Collected data:
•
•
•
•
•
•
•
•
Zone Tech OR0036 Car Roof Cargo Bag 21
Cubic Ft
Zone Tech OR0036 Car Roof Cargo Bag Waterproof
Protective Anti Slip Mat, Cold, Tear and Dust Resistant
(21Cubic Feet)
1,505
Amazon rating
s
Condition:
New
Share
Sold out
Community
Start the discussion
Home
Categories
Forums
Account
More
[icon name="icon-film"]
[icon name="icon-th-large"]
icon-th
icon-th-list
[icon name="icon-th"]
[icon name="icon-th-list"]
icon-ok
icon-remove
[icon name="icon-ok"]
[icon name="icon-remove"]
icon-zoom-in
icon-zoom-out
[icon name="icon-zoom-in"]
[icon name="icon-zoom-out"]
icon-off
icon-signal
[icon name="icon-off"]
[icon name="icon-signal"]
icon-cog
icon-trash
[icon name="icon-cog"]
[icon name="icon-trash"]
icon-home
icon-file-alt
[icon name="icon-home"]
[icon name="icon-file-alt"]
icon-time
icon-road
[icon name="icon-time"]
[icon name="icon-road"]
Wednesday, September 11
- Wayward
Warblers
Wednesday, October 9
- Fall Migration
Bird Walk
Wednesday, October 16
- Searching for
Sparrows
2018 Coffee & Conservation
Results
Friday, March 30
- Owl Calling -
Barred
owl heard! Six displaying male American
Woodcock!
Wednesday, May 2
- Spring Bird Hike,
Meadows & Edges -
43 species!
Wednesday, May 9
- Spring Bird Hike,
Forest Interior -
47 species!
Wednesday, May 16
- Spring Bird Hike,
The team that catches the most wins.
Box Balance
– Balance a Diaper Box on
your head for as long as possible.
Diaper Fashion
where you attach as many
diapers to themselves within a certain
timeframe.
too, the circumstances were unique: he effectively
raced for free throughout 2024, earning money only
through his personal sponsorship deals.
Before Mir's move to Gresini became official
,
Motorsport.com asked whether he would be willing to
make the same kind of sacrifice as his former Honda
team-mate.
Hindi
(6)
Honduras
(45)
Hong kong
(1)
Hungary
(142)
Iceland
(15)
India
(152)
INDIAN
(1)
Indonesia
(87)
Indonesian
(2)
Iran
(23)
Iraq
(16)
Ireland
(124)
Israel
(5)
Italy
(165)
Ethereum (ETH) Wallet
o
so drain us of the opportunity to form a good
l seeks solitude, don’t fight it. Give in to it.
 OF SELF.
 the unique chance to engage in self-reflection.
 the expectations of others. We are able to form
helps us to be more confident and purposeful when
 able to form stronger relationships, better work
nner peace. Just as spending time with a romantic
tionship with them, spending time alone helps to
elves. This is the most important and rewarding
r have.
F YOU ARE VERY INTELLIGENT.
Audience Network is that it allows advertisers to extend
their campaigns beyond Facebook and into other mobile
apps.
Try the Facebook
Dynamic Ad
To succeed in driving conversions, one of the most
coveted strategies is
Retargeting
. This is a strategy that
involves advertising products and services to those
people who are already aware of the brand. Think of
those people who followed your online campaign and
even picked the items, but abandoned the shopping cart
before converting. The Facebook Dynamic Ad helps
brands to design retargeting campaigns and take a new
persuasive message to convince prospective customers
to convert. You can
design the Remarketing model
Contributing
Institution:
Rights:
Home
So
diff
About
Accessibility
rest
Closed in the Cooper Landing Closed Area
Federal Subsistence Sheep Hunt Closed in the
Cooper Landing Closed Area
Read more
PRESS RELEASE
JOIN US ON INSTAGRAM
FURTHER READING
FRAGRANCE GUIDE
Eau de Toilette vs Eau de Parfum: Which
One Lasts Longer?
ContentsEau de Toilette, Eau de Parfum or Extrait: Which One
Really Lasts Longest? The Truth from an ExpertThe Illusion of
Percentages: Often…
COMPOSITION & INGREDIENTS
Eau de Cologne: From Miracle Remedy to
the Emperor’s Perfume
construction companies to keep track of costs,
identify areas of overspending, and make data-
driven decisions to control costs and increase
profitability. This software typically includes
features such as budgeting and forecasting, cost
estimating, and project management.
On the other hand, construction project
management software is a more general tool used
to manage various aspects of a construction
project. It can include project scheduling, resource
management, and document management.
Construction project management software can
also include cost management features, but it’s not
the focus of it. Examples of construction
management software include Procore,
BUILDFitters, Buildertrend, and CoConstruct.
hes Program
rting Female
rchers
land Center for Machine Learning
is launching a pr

| What the exercise asks |
Copy all of the lines above character for character, without changing anything.

| Reply |
•
•
•
•
•
•
•
•
Zone Tech OR0036 Car Roof Cargo Bag 21
Cubic Ft
Zone Tech OR0036 Car Roof Cargo Bag Waterproof
Protective Anti Slip Mat, Cold, Tear and Dust Resistant
(21Cubic Feet)
1,505
Amazon rating
s
Condition:
New
Share
Sold out
Community
Start the discussion
Home
Categories
Forums
Account
More
[icon name="icon-film"]
[icon name="icon-th-large"]
icon-th
icon-th-list
[icon name="icon-th"]
[icon name="icon-th-list"]
icon-ok
icon-remove
[icon name="icon-ok"]
[icon name="icon-remove"]
icon-zoom-in
icon-zoom-out
[icon name="icon-zoom-in"]
[icon name="icon-zoom-out"]
icon-off
icon-signal
[icon name="icon-off"]
[icon name="icon-signal"]
icon-cog
icon-trash
[icon name="icon-cog"]
[icon name="icon-trash"]
icon-home
icon-file-alt
[icon name="icon-home"]
[icon name="icon-file-alt"]
icon-time
icon-road
[icon name="icon-time"]
[icon name="icon-road"]
Wednesday, September 11
- Wayward
Warblers
Wednesday, October 9
- Fall Migration
Bird Walk
Wednesday, October 16
- Searching for
Sparrows
2018 Coffee & Conservation
Results
Friday, March 30
- Owl Calling -
Barred
owl heard! Six displaying male American
Woodcock!
Wednesday, May 2
- Spring Bird Hike,
Meadows & Edges -
43 species!
Wednesday, May 9
- Spring Bird Hike,
Forest Interior -
47 species!
Wednesday, May 16
- Spring Bird Hike,
The team that catches the most wins.
Box Balance
– Balance a Diaper Box on
your head for as long as possible.
Diaper Fashion
where you attach as many
diapers to themselves within a certain
timeframe.
too, the circumstances were unique: he effectively
raced for free throughout 2024, earning money only
through his personal sponsorship deals.
Before Mir's move to Gresini became official
,
Motorsport.com asked whether he would be willing to
make the same kind of sacrifice as his former Honda
team-mate.
Hindi
(6)
Honduras
(45)
Hong kong
(1)
Hungary
(142)
Iceland
(15)
India
(152)
INDIAN
(1)
Indonesia
(87)
Indonesian
(2)
Iran
(23)
Iraq
(16)
Ireland
(124)
Israel
(5)
Italy
(165)
Ethereum (ETH) Wallet
o
so drain us of the opportunity to form a good
l seeks solitude, don’t fight it. Give in to it.
 OF SELF.
 the unique chance to engage in self-reflection.
 the expectations of others. We are able to form
helps us to be more confident and purposeful when
 able to form stronger relationships, better work
nner peace. Just as spending time with a romantic
tionship with them, spending time alone helps to
elves. This is the most important and rewarding
r have.
F YOU ARE VERY INTELLIGENT.
Audience Network is that it allows advertisers to extend
their campaigns beyond Facebook and into other mobile
apps.
Try the Facebook
Dynamic Ad
To succeed in driving conversions, one of the most
coveted strategies is
Retargeting
. This is a strategy that
involves advertising products and services to those
people who are already aware of the brand. Think of
those people who followed your online campaign and
even picked the items, but abandoned the shopping cart
before converting. The Facebook Dynamic Ad helps
brands to design retargeting campaigns and take a new
persuasive message to convince prospective customers
to convert. You can
design the Remarketing model
Contributing
Institution:
Rights:
Home
So
diff
About
Accessibility
rest
Closed in the Cooper Landing Closed Area
Federal Subsistence Sheep Hunt Closed in the
Cooper Landing Closed Area
Read more
PRESS RELEASE
JOIN US ON INSTAGRAM
FURTHER READING
FRAGRANCE GUIDE
Eau de Toilette vs Eau de Parfum: Which
One Lasts Longer?
ContentsEau de Toilette, Eau de Parfum or Extrait: Which One
Really Lasts Longest? The Truth from an ExpertThe Illusion of
Percentages: Often…
COMPOSITION & INGREDIENTS
Eau de Cologne: From Miracle Remedy to
the Emperor’s Perfume
construction companies to keep track of costs,
identify areas of overspending, and make data-
driven decisions to control costs and increase
profitability. This software typically includes
features such as budgeting and forecasting, cost
estimating, and project management.
On the other hand, construction project
management software is a more general tool used
to manage various aspects of a construction
project. It can include project scheduling, resource
management, and document management.
Construction project management software can
also include cost management features, but it’s not
the focus of it. Examples of construction
management software include Procore,
BUILDFitters, Buildertrend, and CoConstruct.
hes Program
rting Female
rchers
land Center for Machine Learning
is launching a pr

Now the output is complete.